=== TASK BRIEF ===
Can you rewrite all the data below as a numbered list, without the blank lines and without the pictures?

=== DATA LINES ===

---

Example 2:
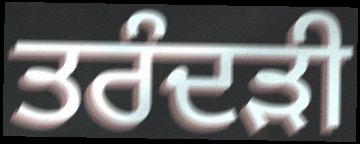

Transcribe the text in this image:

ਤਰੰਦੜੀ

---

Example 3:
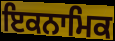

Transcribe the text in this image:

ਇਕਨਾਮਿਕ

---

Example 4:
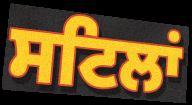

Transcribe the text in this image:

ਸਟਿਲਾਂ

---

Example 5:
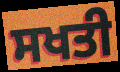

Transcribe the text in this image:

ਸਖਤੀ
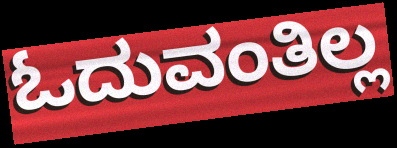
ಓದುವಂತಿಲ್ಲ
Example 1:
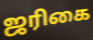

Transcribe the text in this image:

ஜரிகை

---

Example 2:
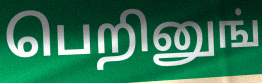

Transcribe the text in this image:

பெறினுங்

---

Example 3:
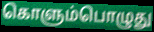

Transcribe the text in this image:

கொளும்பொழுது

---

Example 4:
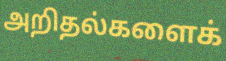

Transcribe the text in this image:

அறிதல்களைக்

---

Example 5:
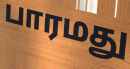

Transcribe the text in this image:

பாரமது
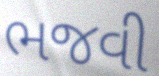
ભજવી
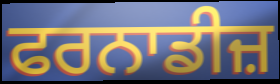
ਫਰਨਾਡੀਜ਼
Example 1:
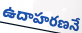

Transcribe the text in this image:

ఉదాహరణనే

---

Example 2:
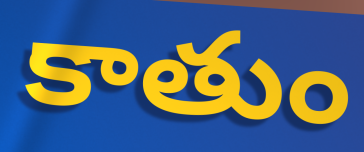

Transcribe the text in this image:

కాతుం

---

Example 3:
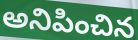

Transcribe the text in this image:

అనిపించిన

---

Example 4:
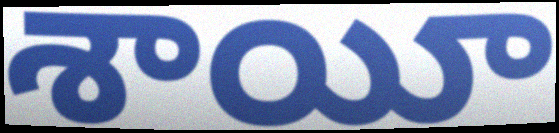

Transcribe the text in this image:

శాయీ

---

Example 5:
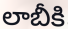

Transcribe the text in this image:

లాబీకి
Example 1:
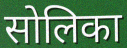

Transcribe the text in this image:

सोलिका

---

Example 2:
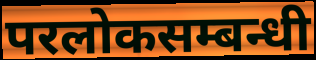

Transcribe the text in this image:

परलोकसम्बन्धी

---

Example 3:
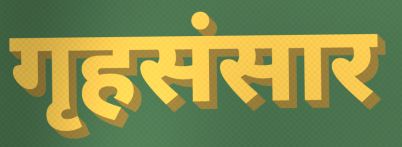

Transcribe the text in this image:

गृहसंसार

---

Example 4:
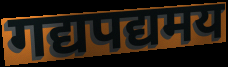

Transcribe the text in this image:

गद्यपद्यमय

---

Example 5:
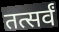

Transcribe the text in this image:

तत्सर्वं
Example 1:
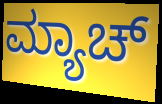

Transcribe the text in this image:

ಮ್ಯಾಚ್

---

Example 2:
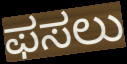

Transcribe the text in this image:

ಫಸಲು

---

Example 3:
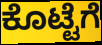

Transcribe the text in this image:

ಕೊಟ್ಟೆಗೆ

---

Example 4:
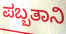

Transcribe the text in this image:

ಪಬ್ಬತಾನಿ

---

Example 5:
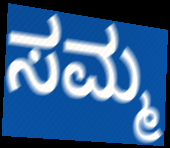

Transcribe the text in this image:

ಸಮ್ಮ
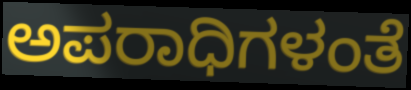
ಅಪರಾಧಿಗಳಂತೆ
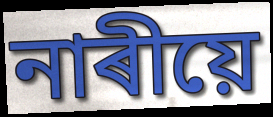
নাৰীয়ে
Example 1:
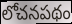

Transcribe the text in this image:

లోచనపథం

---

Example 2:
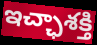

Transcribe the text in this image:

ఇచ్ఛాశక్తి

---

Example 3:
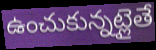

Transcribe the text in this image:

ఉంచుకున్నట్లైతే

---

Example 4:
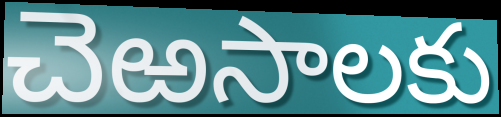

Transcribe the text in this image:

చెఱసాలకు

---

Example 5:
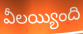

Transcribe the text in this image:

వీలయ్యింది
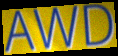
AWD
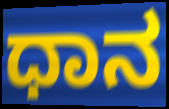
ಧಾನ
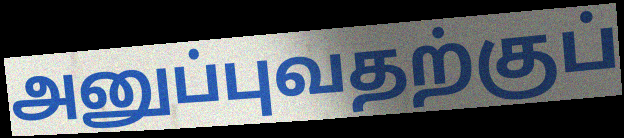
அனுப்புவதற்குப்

=== SOLUTION TO THIS EXERCISE ===
1. ---
2. Example 2:
3. Transcribe the text in this image:
4. ਤਰੰਦੜੀ
5. ---
6. Example 3:
7. Transcribe the text in this image:
8. ਇਕਨਾਮਿਕ
9. ---
10. Example 4:
11. Transcribe the text in this image:
12. ਸਟਿਲਾਂ
13. ---
14. Example 5:
15. Transcribe the text in this image:
16. ਸਖਤੀ
17. ಓದುವಂತಿಲ್ಲ
18. Example 1:
19. Transcribe the text in this image:
20. ஜரிகை
21. ---
22. Example 2:
23. Transcribe the text in this image:
24. பெறினுங்
25. ---
26. Example 3:
27. Transcribe the text in this image:
28. கொளும்பொழுது
29. ---
30. Example 4:
31. Transcribe the text in this image:
32. அறிதல்களைக்
33. ---
34. Example 5:
35. Transcribe the text in this image:
36. பாரமது
37. ભજવી
38. ਫਰਨਾਡੀਜ਼
39. Example 1:
40. Transcribe the text in this image:
41. ఉదాహరణనే
42. ---
43. Example 2:
44. Transcribe the text in this image:
45. కాతుం
46. ---
47. Example 3:
48. Transcribe the text in this image:
49. అనిపించిన
50. ---
51. Example 4:
52. Transcribe the text in this image:
53. శాయీ
54. ---
55. Example 5:
56. Transcribe the text in this image:
57. లాబీకి
58. Example 1:
59. Transcribe the text in this image:
60. सोलिका
61. ---
62. Example 2:
63. Transcribe the text in this image:
64. परलोकसम्बन्धी
65. ---
66. Example 3:
67. Transcribe the text in this image:
68. गृहसंसार
69. ---
70. Example 4:
71. Transcribe the text in this image:
72. गद्यपद्यमय
73. ---
74. Example 5:
75. Transcribe the text in this image:
76. तत्सर्वं
77. Example 1:
78. Transcribe the text in this image:
79. ಮ್ಯಾಚ್
80. ---
81. Example 2:
82. Transcribe the text in this image:
83. ಫಸಲು
84. ---
85. Example 3:
86. Transcribe the text in this image:
87. ಕೊಟ್ಟೆಗೆ
88. ---
89. Example 4:
90. Transcribe the text in this image:
91. ಪಬ್ಬತಾನಿ
92. ---
93. Example 5:
94. Transcribe the text in this image:
95. ಸಮ್ಮ
96. ಅಪರಾಧಿಗಳಂತೆ
97. নাৰীয়ে
98. Example 1:
99. Transcribe the text in this image:
100. లోచనపథం
101. ---
102. Example 2:
103. Transcribe the text in this image:
104. ఇచ్ఛాశక్తి
105. ---
106. Example 3:
107. Transcribe the text in this image:
108. ఉంచుకున్నట్లైతే
109. ---
110. Example 4:
111. Transcribe the text in this image:
112. చెఱసాలకు
113. ---
114. Example 5:
115. Transcribe the text in this image:
116. వీలయ్యింది
117. AWD
118. ಧಾನ
119. அனுப்புவதற்குப்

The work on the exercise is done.